Para ulama setelah mereka selesai berusaha untuk mengumpulkan cabang-cabang keimanan yang ada di dalam Al-Qur’an, maka mereka kembali membuka hadits-hadits Nabi Shallallahu ‘alayhi wa sallam yang tentunya mereka para ulama adalah ahlinya.
Itu adalah makanan mereka sehari-hari. Mereka juga menghafal hadits-hadits Nabi Shallallahu ‘alayhi wa sallam sebagaimana mereka menghafal Al-Qur’an. Kesibukan mereka memang dalam Al-Qur’an dan juga Hadits yang merupakan masdar dari ilmu ini.
Akhirnya mereka satu persatu membuka hadits-hadits Nabi Shallallahu ‘alayhi wa sallam. Akhirnya terkumpul di hadapan mereka jumlah yang banyak, cabang-cabang keimanan di dalam Al-Qur’an, dan cabang-cabang keimanan yang ada di dalam As-sunnah.
Misalnya, cabang-cabang keimanan yang ada di dalam Al-Qur’an ada 50 sementara yang ada di dalam As-Sunnah ada 40. Kemudian mereka lihat kembali ternyata diantara cabang-cabang keimanan tadi ada yang berulang.
Puasa disebutkan di dalam Al-Qur’an dan juga disebutkan di dalam As-Sunnah.
Shalat lima waktu disebutkan di dalam Al-Qur’an dan juga disebutkan di dalam As-Sunnah.
Birul walidain disebutkan di dalam Al-Qur’an dan juga disebutkan di dalam As-Sunnah.
Maka yang berulang tentunya dicoret. Dikumpulkan oleh mereka ternyata mereka mendapatkan bahwasanya jumlah cabang-cabang keimanan yang mereka kumpulkan itu seperti yang dikabarkan oleh Nabi Shallallahu ‘alayhi wa sallam بضع وسبعون شعبة ( iman ini adalah 70 cabang lebih).
Ada diantara mereka yang menghitung ada 73.
Ada diantara mereka yang menghitung ada 74.
Ada diantara mereka yang menghitung katanya lebih dari itu.
Kenapa di sini sampai berbeda satu dengan yang lain? Sebagian menyebutkan ini kembali kepada ijhtihad (pendapat) mereka.
Ada diantara mereka terkadang memandang dua amalan dianggap itu adalah satu amalan. Sebagian yang lain melihat adanya perbedaan.
Ini bisa melihat, ini tidak melihat. Ini rejeki dari Allah. Mungkin ilmu yang Allah berikan kepada sebagian, sehingga dia bisa membedakan.
Misalnya tentang masalah Al-Khauf wal Khasy-yah mungkin sebagian membedakan.
Apa bedanya Al-Khauf wal Khasyyah?
---
• _BUTIR TUGAS 1_: Tukar "tallest bar" dengan "highest bar" di semua data di bawah, lalu tulis ulang data itu tanpa menyertakan gambarnya.
Data ini sama sekali tidak berkaitan dengan teks tentang cabang-cabang keimanan.

[Gambar grafik hasil render]
---
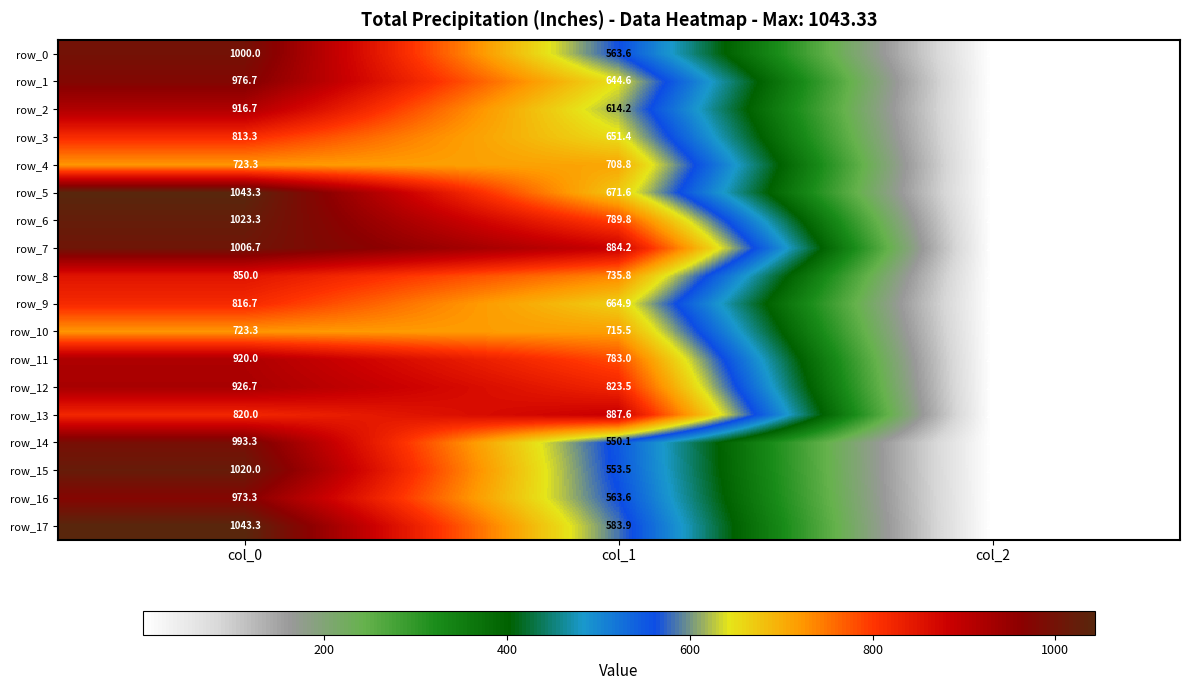

Reading left to right, extract all data points from this chart.

row_0: 1000.0	563.6	2.0
row_1: 976.7	644.6	2.0
row_2: 916.7	614.2	2.0
row_3: 813.3	651.4	2.0
row_4: 723.3	708.8	2.0
row_5: 1043.3	671.6	2.0
row_6: 1023.3	789.8	2.0
row_7: 1006.7	884.2	2.0
row_8: 850.0	735.8	2.0
row_9: 816.7	664.9	2.0
row_10: 723.3	715.5	2.0
row_11: 920.0	783.0	2.0
row_12: 926.7	823.5	2.0
row_13: 820.0	887.6	2.0
row_14: 993.3	550.1	2.0
row_15: 1020.0	553.5	2.0
row_16: 973.3	563.6	2.0
row_17: 1043.3	583.9	2.0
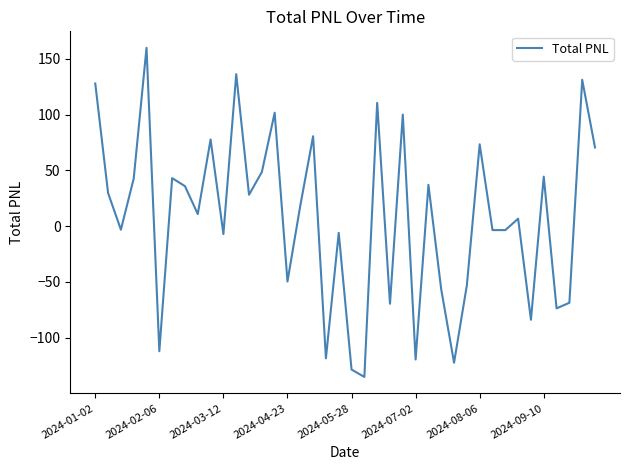

What is the difference between the maximum and minimum values?

295.2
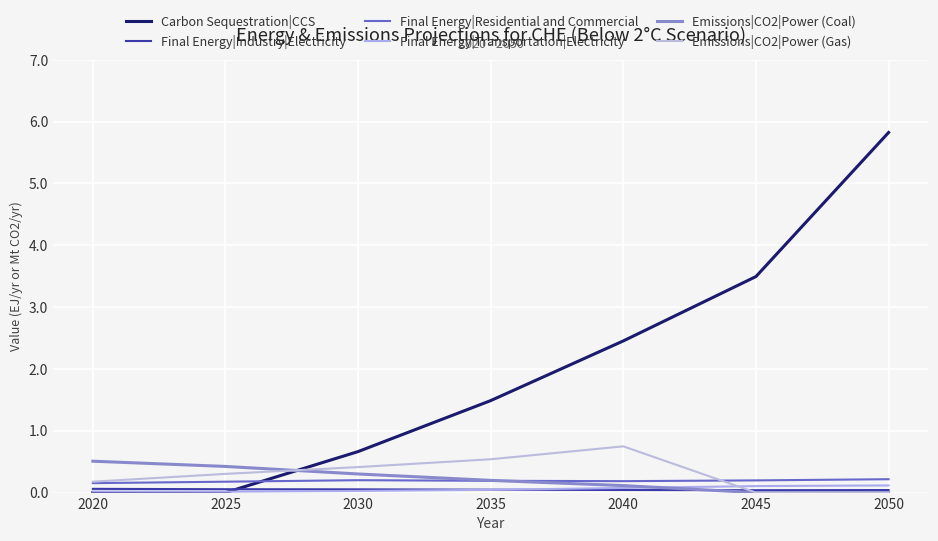

In Final Energy|Residential and Commercial, how many points are higher than both neighbors (excluding endpoints)?

1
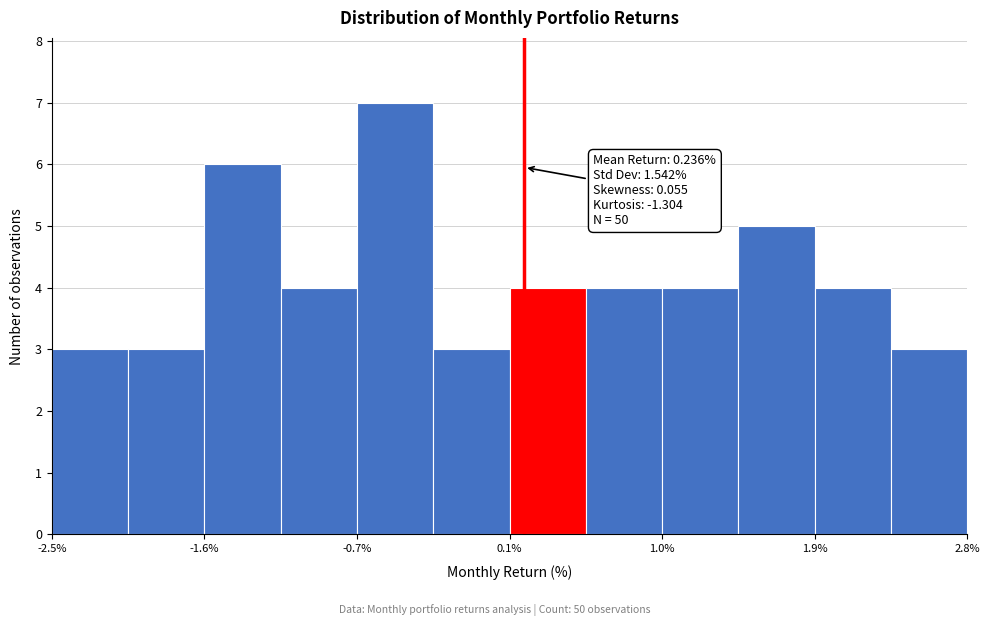

Which range on the x-axis has the tallest bar?

-0.7 to -0.3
---
• _BUTIR TUGAS 2_: Salin kembali bagian teks tentang cabang-cabang keimanan dari "Ada diantara mereka terkadang" sampai dengan "mungkin sebagian membedakan.".

• _JAWABAN 1_:
Reading left to right, extract all data points from this chart.

row_0: 1000.0	563.6	2.0
row_1: 976.7	644.6	2.0
row_2: 916.7	614.2	2.0
row_3: 813.3	651.4	2.0
row_4: 723.3	708.8	2.0
row_5: 1043.3	671.6	2.0
row_6: 1023.3	789.8	2.0
row_7: 1006.7	884.2	2.0
row_8: 850.0	735.8	2.0
row_9: 816.7	664.9	2.0
row_10: 723.3	715.5	2.0
row_11: 920.0	783.0	2.0
row_12: 926.7	823.5	2.0
row_13: 820.0	887.6	2.0
row_14: 993.3	550.1	2.0
row_15: 1020.0	553.5	2.0
row_16: 973.3	563.6	2.0
row_17: 1043.3	583.9	2.0

What is the difference between the maximum and minimum values?

295.2

In Final Energy|Residential and Commercial, how many points are higher than both neighbors (excluding endpoints)?

1

Which range on the x-axis has the highest bar?

-0.7 to -0.3

• _JAWABAN 2_:
Ada diantara mereka terkadang memandang dua amalan dianggap itu adalah satu amalan. Sebagian yang lain melihat adanya perbedaan.
Ini bisa melihat, ini tidak melihat. Ini rejeki dari Allah. Mungkin ilmu yang Allah berikan kepada sebagian, sehingga dia bisa membedakan.
Misalnya tentang masalah Al-Khauf wal Khasy-yah mungkin sebagian membedakan.